» REQUIRED WORK
Below is a listing; repeat exactly the lines from the one containing "table_cell [788, 226, 854, 265]" to the one containing "table_cell [320, 185, 385, 224]", both included.

** Opening SUPPLIED RECORDS block **

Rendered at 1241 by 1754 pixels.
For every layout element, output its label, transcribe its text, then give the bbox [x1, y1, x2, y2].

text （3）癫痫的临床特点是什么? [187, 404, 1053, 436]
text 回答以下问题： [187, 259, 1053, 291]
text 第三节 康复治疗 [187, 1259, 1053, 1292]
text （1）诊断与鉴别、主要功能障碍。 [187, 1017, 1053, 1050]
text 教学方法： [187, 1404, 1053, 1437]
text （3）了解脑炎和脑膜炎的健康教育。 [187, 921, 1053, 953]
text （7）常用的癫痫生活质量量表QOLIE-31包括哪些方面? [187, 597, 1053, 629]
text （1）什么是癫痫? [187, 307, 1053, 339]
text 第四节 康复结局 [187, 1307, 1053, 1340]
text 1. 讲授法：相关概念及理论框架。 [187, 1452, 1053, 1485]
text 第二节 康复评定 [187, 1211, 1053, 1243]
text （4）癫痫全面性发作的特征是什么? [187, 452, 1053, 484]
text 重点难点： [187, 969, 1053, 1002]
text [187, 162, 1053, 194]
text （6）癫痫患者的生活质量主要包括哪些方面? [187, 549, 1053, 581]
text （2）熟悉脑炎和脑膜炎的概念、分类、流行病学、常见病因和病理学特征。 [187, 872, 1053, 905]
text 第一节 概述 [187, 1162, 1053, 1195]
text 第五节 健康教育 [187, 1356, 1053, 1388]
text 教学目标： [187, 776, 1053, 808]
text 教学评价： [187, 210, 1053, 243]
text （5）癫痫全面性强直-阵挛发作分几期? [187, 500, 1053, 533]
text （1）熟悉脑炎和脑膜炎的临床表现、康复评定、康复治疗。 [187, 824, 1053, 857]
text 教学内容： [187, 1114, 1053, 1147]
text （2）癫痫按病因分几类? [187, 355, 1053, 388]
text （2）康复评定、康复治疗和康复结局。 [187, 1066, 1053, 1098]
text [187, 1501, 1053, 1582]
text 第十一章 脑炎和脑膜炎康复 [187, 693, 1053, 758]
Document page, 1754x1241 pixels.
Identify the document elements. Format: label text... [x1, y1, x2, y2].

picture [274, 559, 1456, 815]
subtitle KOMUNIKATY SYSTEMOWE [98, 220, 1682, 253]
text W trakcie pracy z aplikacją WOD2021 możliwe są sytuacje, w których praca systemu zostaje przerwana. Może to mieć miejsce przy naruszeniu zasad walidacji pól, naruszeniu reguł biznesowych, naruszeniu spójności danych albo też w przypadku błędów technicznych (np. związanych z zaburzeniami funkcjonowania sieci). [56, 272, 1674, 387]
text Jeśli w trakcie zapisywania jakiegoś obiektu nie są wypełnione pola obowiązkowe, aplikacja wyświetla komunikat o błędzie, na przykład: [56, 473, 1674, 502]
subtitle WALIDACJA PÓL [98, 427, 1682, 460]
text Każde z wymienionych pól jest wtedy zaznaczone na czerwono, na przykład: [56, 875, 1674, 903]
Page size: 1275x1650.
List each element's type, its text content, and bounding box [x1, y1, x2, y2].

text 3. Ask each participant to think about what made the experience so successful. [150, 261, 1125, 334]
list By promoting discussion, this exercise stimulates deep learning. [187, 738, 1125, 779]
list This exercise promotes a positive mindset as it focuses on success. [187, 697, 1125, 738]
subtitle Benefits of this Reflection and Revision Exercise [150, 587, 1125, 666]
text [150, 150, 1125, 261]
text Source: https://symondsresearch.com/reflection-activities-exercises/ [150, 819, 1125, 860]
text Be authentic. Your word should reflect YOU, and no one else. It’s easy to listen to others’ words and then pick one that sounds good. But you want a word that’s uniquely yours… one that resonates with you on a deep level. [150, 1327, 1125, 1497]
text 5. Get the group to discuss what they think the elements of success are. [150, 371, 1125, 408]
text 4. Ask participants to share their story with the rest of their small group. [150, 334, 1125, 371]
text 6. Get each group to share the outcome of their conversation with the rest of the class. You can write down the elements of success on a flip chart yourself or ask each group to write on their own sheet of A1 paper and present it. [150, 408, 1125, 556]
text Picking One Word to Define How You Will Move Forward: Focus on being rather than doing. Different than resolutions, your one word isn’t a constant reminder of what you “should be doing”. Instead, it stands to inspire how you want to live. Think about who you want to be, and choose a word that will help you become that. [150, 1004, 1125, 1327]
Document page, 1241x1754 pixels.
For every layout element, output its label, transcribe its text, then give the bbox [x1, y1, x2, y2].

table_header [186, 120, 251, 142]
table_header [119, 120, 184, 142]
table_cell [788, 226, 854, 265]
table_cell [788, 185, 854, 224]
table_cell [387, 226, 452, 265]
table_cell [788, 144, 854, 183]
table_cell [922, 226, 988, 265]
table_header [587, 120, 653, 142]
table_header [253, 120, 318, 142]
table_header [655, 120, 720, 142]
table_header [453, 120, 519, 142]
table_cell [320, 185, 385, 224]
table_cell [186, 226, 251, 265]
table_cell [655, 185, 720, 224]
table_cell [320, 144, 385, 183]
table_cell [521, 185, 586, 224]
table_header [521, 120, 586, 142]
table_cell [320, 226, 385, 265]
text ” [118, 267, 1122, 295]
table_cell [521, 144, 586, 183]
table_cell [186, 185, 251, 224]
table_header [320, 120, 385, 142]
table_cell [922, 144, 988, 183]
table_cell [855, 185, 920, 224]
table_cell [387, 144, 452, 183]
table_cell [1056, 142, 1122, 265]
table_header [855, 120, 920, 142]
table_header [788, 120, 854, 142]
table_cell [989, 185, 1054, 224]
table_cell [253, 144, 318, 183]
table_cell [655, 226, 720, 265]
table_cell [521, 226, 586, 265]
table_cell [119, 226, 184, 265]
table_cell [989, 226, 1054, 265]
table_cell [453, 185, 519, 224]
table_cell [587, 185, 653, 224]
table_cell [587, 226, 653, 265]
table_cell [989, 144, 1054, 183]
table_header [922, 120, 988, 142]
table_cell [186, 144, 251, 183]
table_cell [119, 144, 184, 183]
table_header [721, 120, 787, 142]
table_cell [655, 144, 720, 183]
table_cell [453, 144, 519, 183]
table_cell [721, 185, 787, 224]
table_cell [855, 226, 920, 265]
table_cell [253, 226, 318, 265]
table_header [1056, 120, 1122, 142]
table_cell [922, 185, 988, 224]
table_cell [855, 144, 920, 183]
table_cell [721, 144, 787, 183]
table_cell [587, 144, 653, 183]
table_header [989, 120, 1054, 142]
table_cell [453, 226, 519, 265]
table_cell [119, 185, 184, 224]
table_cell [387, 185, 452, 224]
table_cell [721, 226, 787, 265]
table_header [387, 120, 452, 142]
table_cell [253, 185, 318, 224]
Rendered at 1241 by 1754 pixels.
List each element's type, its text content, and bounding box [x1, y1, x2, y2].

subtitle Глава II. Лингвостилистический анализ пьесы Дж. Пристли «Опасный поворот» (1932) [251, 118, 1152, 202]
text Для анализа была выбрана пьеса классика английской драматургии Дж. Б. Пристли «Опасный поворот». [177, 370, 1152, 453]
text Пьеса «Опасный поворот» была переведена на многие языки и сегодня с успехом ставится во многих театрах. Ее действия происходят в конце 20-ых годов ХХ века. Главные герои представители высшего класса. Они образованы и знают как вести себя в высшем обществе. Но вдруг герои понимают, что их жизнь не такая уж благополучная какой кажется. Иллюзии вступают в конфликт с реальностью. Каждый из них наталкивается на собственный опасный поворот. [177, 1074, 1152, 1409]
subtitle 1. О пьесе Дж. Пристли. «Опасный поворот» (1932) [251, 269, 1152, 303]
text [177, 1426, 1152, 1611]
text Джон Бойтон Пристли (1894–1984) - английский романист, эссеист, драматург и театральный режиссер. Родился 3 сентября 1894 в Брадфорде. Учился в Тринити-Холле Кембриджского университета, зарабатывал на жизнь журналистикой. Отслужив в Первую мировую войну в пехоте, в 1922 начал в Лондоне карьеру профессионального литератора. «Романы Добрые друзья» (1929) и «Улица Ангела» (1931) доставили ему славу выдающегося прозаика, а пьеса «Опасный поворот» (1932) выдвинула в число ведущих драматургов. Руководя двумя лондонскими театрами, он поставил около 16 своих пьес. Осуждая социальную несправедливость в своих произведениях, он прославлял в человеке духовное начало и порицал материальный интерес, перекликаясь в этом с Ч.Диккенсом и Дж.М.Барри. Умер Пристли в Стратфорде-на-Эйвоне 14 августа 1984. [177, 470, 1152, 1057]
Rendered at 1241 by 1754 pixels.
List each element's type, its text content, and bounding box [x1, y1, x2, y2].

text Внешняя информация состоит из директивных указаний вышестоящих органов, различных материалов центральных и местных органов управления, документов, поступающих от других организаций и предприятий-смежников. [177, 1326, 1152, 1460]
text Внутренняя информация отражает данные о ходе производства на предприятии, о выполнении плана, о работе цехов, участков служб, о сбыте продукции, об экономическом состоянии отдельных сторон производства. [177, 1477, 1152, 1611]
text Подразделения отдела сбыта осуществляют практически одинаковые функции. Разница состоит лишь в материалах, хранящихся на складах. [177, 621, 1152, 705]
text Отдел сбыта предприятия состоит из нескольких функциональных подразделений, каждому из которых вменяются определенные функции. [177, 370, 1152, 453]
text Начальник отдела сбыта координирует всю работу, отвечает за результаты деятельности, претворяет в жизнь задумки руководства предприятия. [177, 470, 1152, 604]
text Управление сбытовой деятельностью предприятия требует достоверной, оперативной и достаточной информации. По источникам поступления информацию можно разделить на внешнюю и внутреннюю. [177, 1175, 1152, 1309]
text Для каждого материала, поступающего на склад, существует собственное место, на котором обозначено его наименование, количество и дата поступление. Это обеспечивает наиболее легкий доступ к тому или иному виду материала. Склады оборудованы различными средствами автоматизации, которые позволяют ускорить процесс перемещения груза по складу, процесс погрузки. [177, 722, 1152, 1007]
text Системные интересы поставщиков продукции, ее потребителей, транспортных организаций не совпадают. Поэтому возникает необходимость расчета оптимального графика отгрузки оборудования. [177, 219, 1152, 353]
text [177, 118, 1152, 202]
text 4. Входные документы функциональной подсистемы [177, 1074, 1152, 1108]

** Closing SUPPLIED RECORDS block **

» REPLY
table_cell [788, 226, 854, 265]
table_cell [788, 185, 854, 224]
table_cell [387, 226, 452, 265]
table_cell [788, 144, 854, 183]
table_cell [922, 226, 988, 265]
table_header [587, 120, 653, 142]
table_header [253, 120, 318, 142]
table_header [655, 120, 720, 142]
table_header [453, 120, 519, 142]
table_cell [320, 185, 385, 224]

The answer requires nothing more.